UNIVERSITY OF THE WITWATERSRAND, JOHANNESBURG

Yeoville Stories -- Yeoville Studio

 

What makes Yeoville special as a neighbourhood in the minds of its residents and its users? What spaces are used, by whom, how are they used to express people's identities, and why? What are the different experiences of city life that are brought together? How is the area perceived by different groups (the youth and the elder, males and females, various nationalities, those who were born there and those who were not)?

A number of stories have been collected, individual portraits through specific angles have been constructed, in a meaningful interaction between Wits junior and senior researchers and Yeoville community.

Yeoville Studio researchers held workshops throughout the course of 2010 collectively thinking about Yeoville as a place of "ordinary" memory and personal significance, through art making, mapping, photography and storytelling. Some of the questions discussed in Yeoville Stories workshops included:
- What are the journeys that brought you to Yeoville?
- Which places in Yeoville mark important memories or events for you?
- What are your expriences of living in Yeoville?
- What are your hopes for the future, both for yourself and for the suburb?

 One of the results of these workshops took is the production of Photomaps, where participants have placed their own photographs of Yeoville, and stories pertaining to them, into a map of the area. Another result is a variety of representations of Yeoville and Johannesburg, imagined as characters.

More explorations through the tool of photography happened in Saunders/ Natal St, where students photographed street life over a period of weeks, then held a public workshop where residents from the street could discuss and comment on the photos, bringing forward their ideas of what the area should or shouldn't be. Everyone got a chance to vote on 50 of the photographs, producing a reflexive portrait of the street.

Negotiating the many forms of accommodation and finding a decent place to stay in Yeoville presents a situation both locally and regionally relevant. Housing stories retraces some residents' life histories through housing trajectories.

In partnership with Yeoville Stories participants, fourth year Architecture Students in 2010 developed a book collecting various aspects of Yeoville histories: Yeoville, A Walk Through Time. A series of thematic visitor’s guides to Yeoville were also produced: the Arts and Culture Tour, Political Tour, Restaurants Guide, and Architectural Walking Tour.

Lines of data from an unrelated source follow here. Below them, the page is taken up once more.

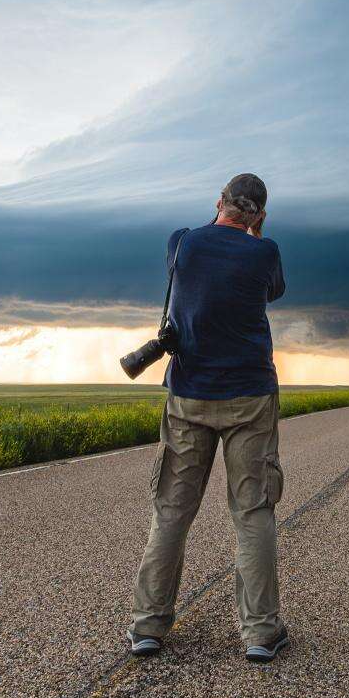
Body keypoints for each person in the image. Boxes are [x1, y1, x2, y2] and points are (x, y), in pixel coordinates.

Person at [128, 172, 289, 663]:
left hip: (188, 397)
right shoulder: (266, 252)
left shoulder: (182, 243)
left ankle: (149, 626)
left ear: (219, 202)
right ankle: (260, 632)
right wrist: (254, 234)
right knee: (252, 513)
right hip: (249, 397)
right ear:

Leading on from this initiative, local guides took the brochures and made them their own, providing tours to delegates of an international conference, Memory and City in partnership with Yeoville Studio. The YBCDT was successful in securing funding from the Gauteng Demartment of Tourism, and they'll be using the brochures to train local guides.

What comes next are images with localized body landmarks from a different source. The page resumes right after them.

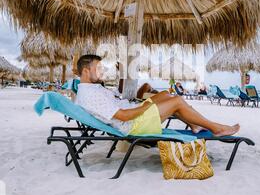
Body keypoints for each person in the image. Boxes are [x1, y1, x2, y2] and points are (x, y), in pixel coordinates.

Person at [75, 54, 240, 137]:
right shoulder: (90, 94)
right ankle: (216, 128)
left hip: (133, 112)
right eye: (98, 68)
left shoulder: (91, 89)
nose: (102, 71)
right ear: (85, 71)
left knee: (165, 94)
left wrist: (143, 105)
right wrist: (147, 106)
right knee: (176, 101)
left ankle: (194, 125)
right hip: (132, 125)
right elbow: (123, 116)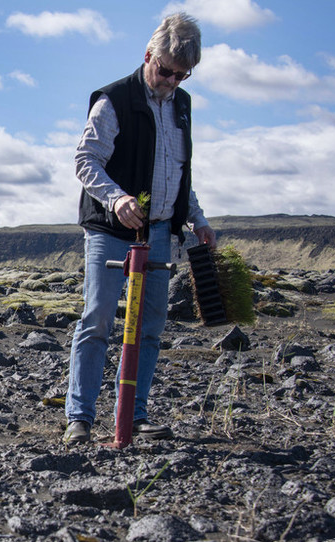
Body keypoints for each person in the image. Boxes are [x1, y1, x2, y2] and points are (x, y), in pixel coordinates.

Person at [64, 12, 217, 444]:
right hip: (111, 231)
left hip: (161, 233)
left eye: (182, 75)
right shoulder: (114, 100)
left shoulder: (182, 106)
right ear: (148, 54)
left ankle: (135, 414)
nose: (171, 81)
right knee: (97, 321)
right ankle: (80, 417)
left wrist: (197, 220)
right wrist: (118, 198)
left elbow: (178, 172)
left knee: (150, 328)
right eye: (166, 70)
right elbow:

The more intimate moments of life in Yeoville were also explored. People meet in Yeoville. People from very different backgrounds, with different stories, expectations, circumstances. Understanding the stories behind these relaitonships represents an emotional journey into people’s dreams and feelings. It is also a way of understanding the reality of life, in Yeoville and beyond. It forms a backdrop to migration, settlement and even xenophobia. In Love Stories, Anthropology Professor Shahid Vawda and interviewer Willy-Claude Hebandjoko worked with Yeoville residents as they told of the joys and challenges of love that crosses national boundaries.

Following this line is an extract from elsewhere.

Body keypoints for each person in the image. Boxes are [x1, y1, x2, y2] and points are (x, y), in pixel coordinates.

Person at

And in 'Leaving Yeoville', stories of nostalgia, dreams and the changing tides of neighbourhood identity and the process of remembering were told in a series of beautiful posters, conceptualised by Sophie Didier and Claire Benit-Gbaffou, assisted by a range of students and featuring photographs from the renowned photographer, Lerato Maduna. The bulk of the research consisted in free flowing interviews of a selection of 15 former residents of all walks of life, gender, nationality and age who all have been residents in Yeoville at some point in their life, some of them a long time ago (1930s), some of them very recently (early 2000s).
The general direction of the interviews was voluntarily left to the interviewee in order to provoke remembering through the evocation of life stories, and to analyse the intersections and parallels between their personal lives and the transformation of the neighborhood.

But Yeoville is a place of political and community activism, dealing with harsh realities, and some of the key figures involved were asked to tell their story for the series of Yeoville Local Activists portraits. Eulenda Mkwanazi and Nicolette Pingo sought out an understanding of what constitutes leadership, what the different forms of activism can take at a local level, the person behind the public face, and also the trade-offs that can result from their involvements.

An upcoming book (1 of 2) to be released in early 2013 will showcase many of these stories for the broader audience. The book aims to give feedback to residents by telling their stories, and tp preserve the rich material collected in interviews performed for (sometimes more constrained) academic pieces.